**DATASET:**
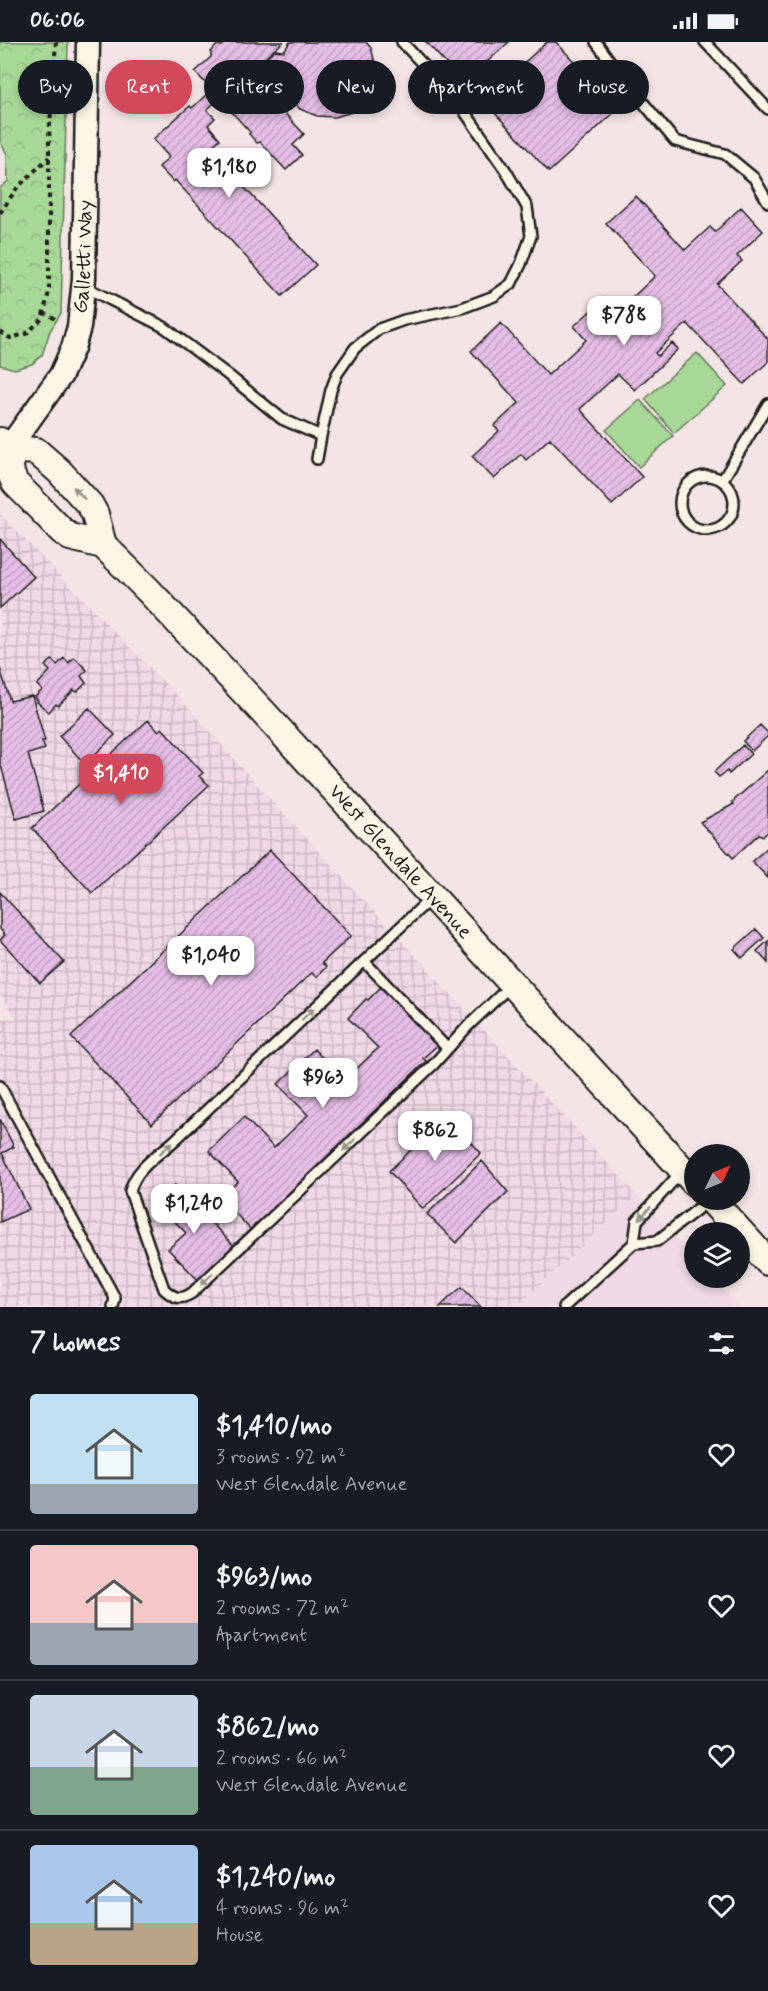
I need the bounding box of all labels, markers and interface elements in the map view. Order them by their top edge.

--

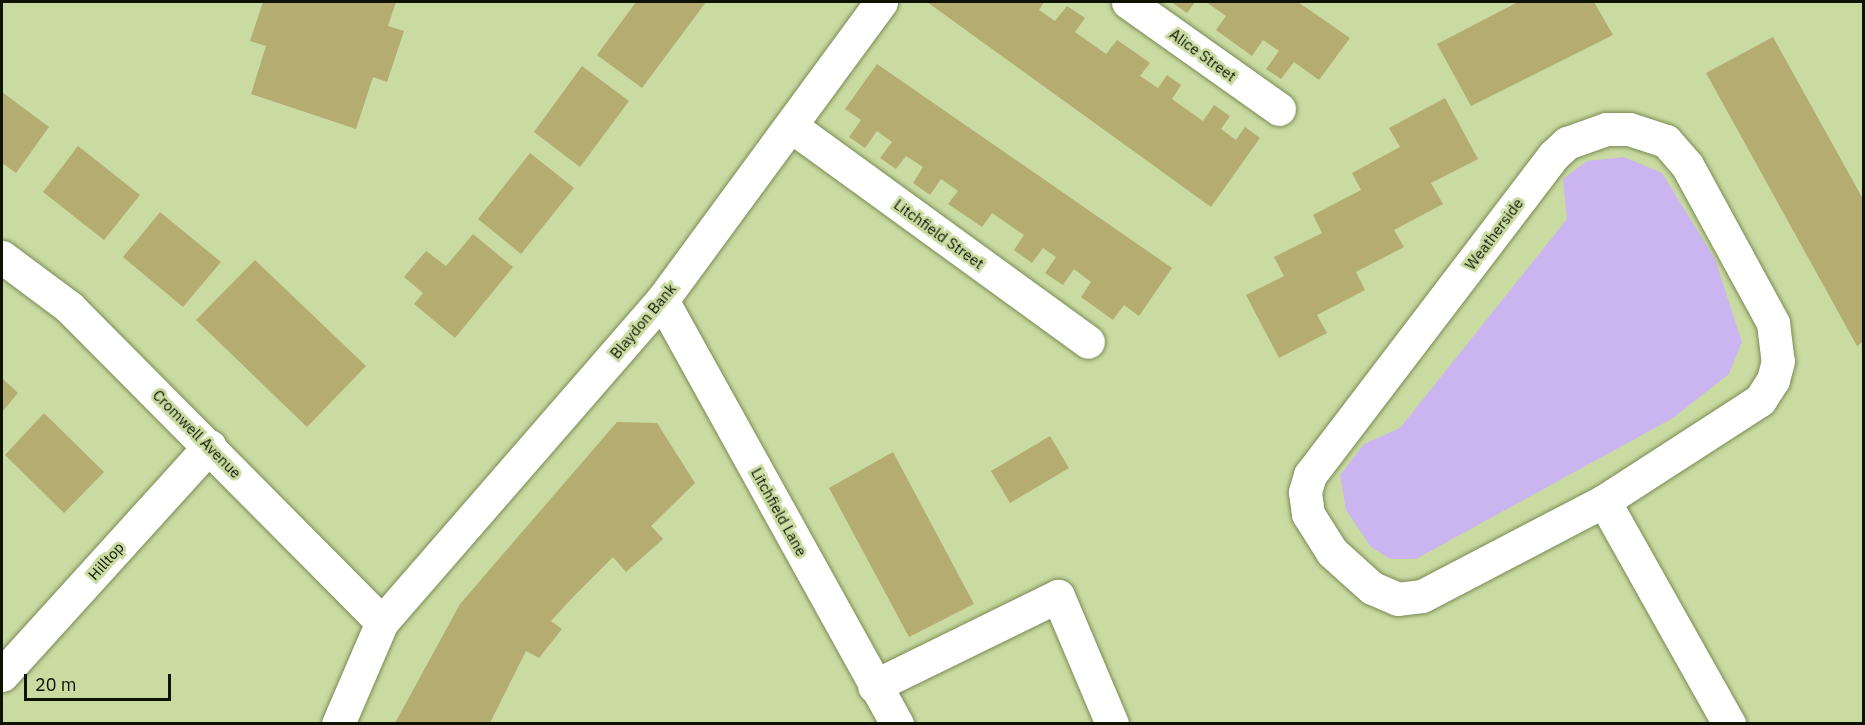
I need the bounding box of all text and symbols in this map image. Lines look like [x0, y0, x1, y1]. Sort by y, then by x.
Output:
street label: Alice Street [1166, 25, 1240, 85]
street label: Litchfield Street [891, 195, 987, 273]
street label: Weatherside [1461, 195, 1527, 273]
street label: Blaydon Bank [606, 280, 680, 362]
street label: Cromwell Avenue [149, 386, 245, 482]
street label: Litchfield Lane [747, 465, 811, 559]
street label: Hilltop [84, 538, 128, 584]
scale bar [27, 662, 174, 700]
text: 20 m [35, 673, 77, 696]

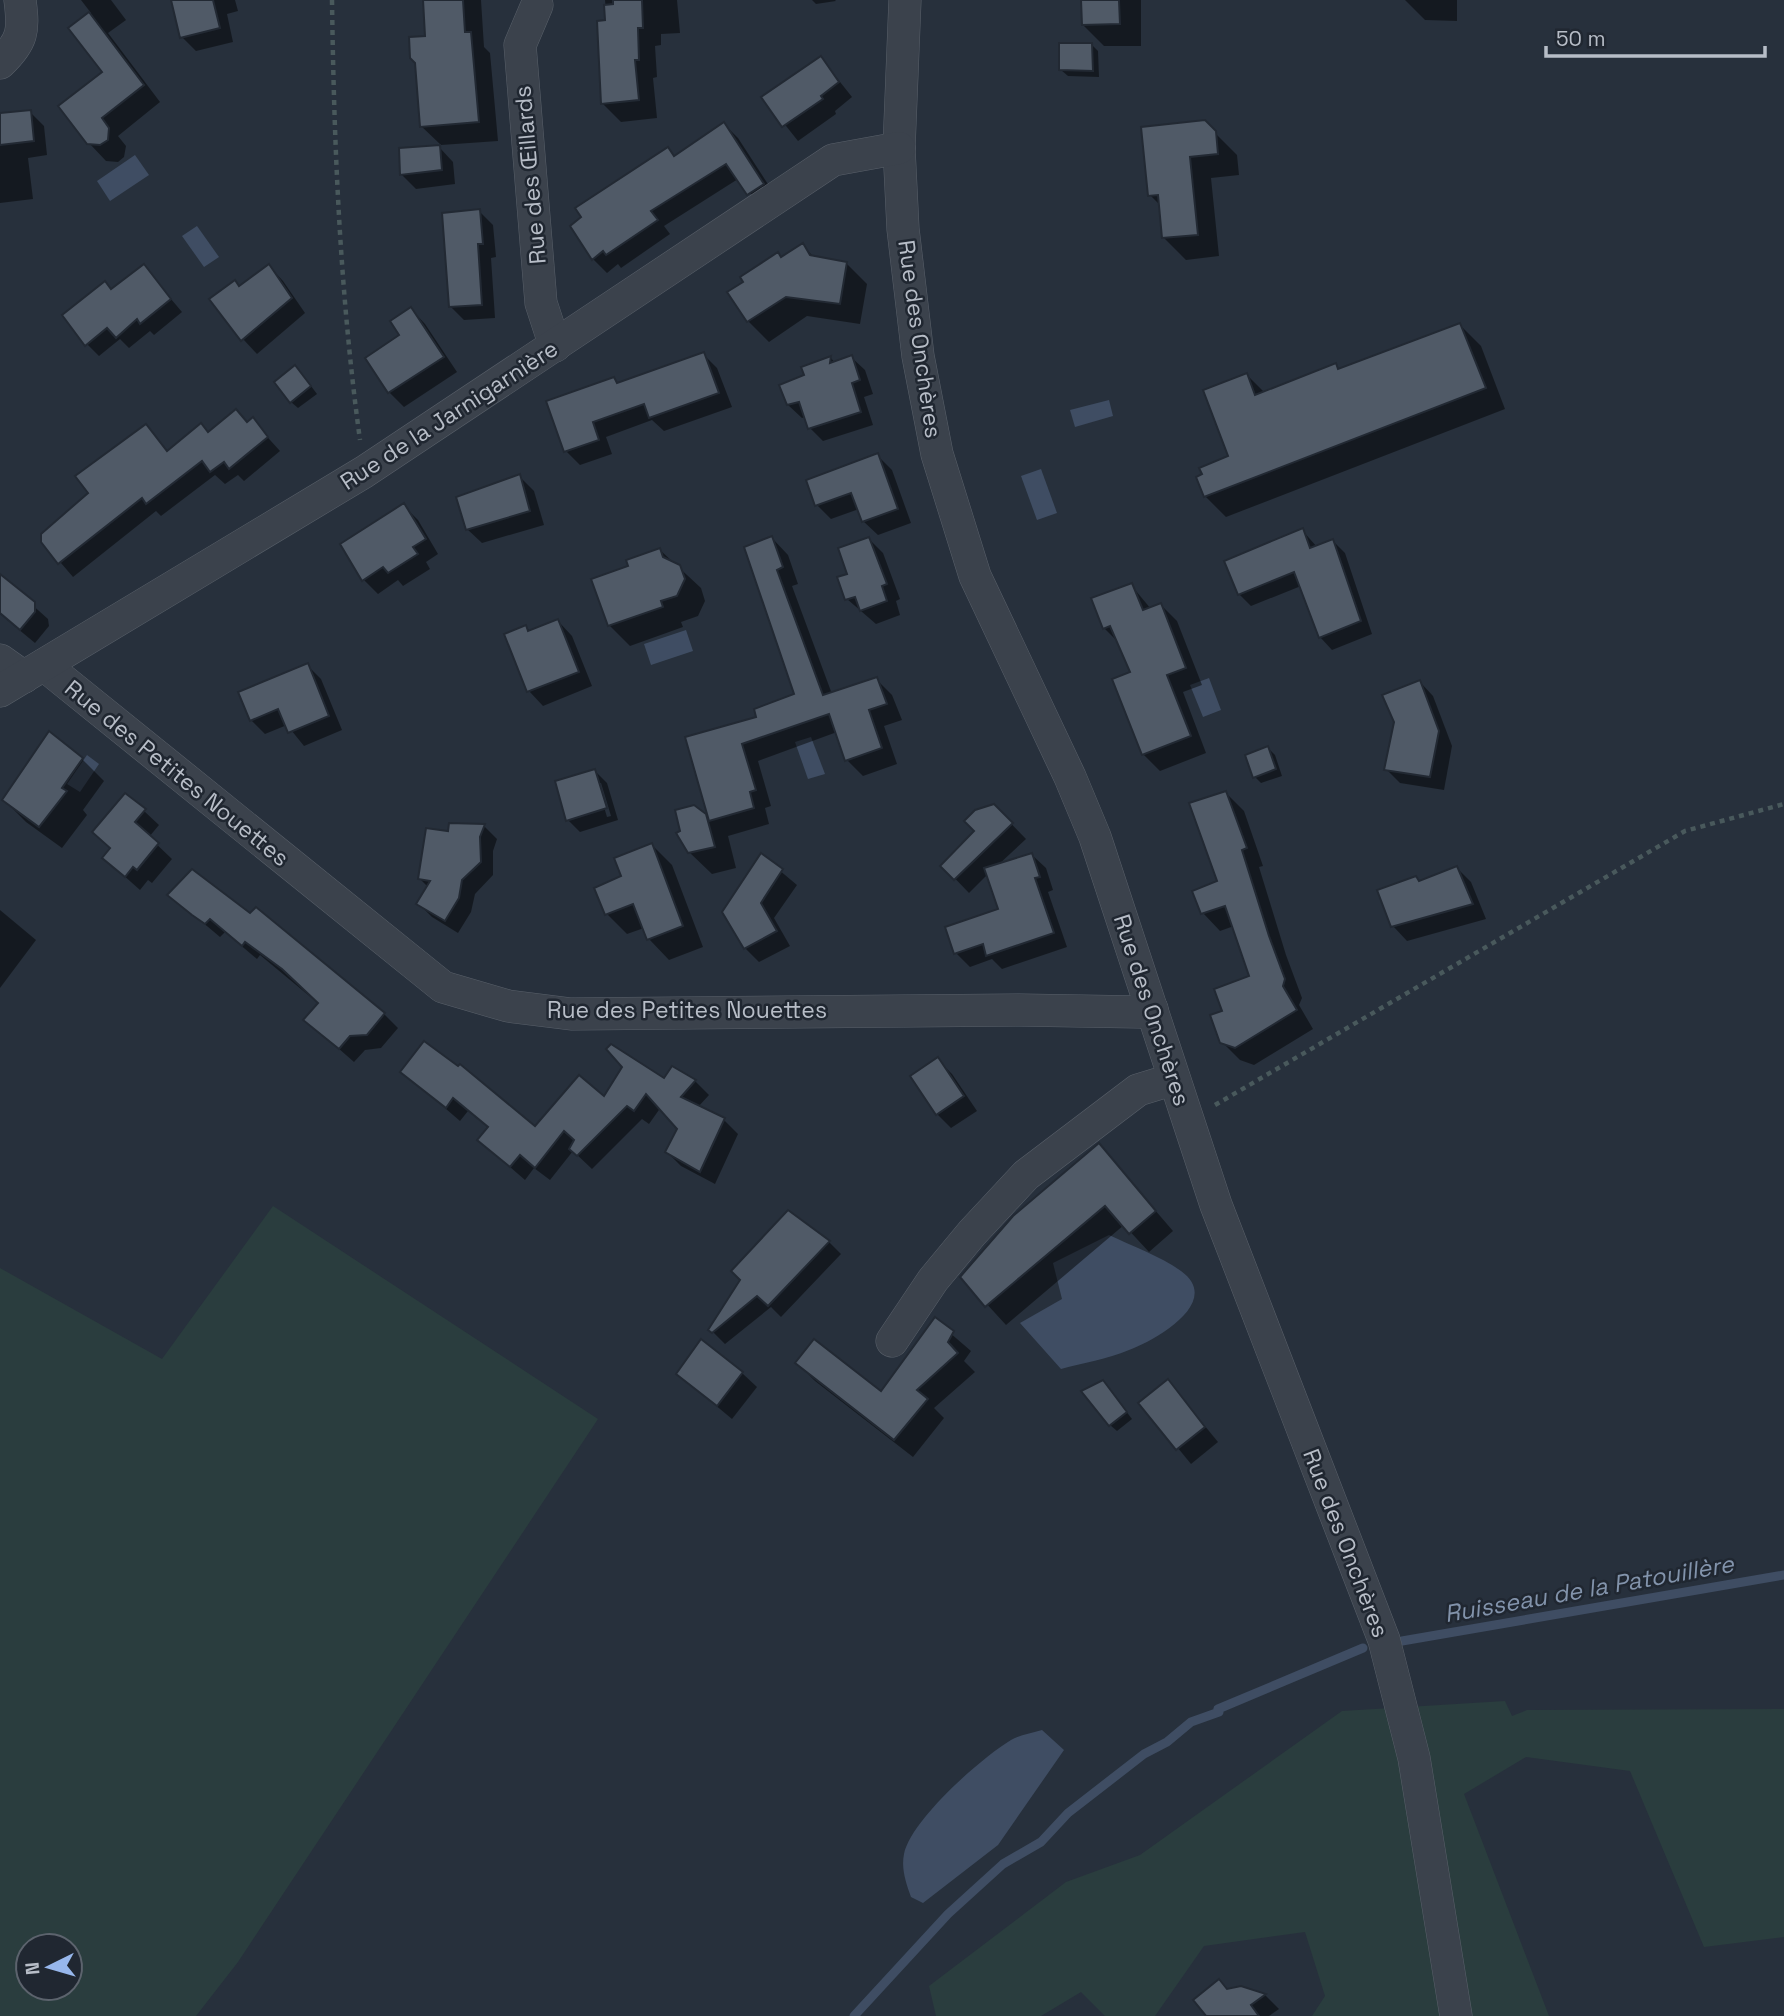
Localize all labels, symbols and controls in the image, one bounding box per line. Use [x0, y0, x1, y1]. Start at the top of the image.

**PROBLEM:**
Pick out the lines above that hold the string "symbols" and show them.

**ANSWER TO THIS EXERCISE:**
I need the bounding box of all text and symbols in this map image. Lines look like [x0, y0, x1, y1]. Sort by y, then by x.
Localize all labels, symbols and controls in the image, one bounding box per line. Use [x0, y0, x1, y1]. Start at the top of the image.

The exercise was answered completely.